Insertion Sort itself is an O(n^2) operation and outer loop goes upto sqaure root of the number of elements i.e. O(sqrt(n)), So it should be O(log(n) * n^2)

Answer 1

Insertion Sort itself is an O(n^2) operation and outer loop goes upto sqaure root of the number of elements i.e. O(sqrt(n)), So it should be O(log(n) * n^2)

You have given an argument why the time complexity might be O(n^2.5), not O(log(n) * n^2), although there is a relatively simple reason why both of them are not tight upper bounds (loose upper bounds are not wrong, but less interesting, and may be counted as wrong in some contexts).

The total number of items is still only n.

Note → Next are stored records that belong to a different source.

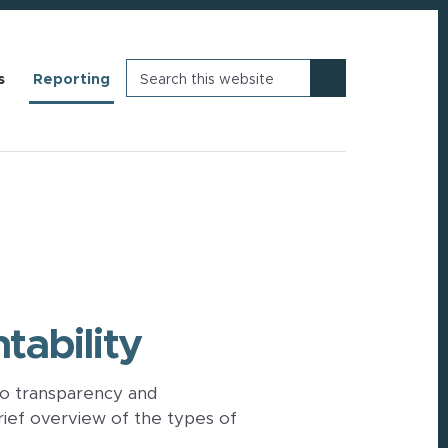
Search
s
Reporting
this
website
ability
o transparency and
rief overview of the types of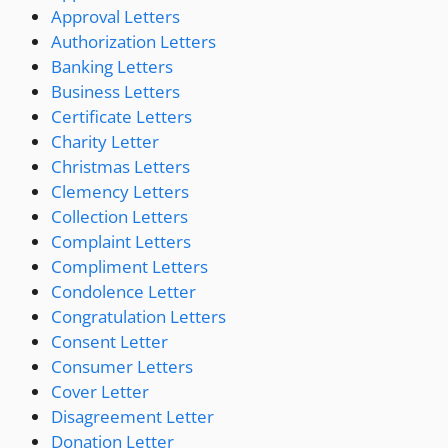
Approval Letters
Authorization Letters
Banking Letters
Business Letters
Certificate Letters
Charity Letter
Christmas Letters
Clemency Letters
Collection Letters
Complaint Letters
Compliment Letters
Condolence Letter
Congratulation Letters
Consent Letter
Consumer Letters
Cover Letter
Disagreement Letter
Donation Letter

In the worst case, all items are in one bucket, and that's where the O(n²) time complexity comes from. All other distributions of items over buckets are better. The buckets cannot all be big, which is what your argument implicitly assumes.

This is an example of why the rule of thumb "multiply the time complexities of nested loops" is just a rule of thumb.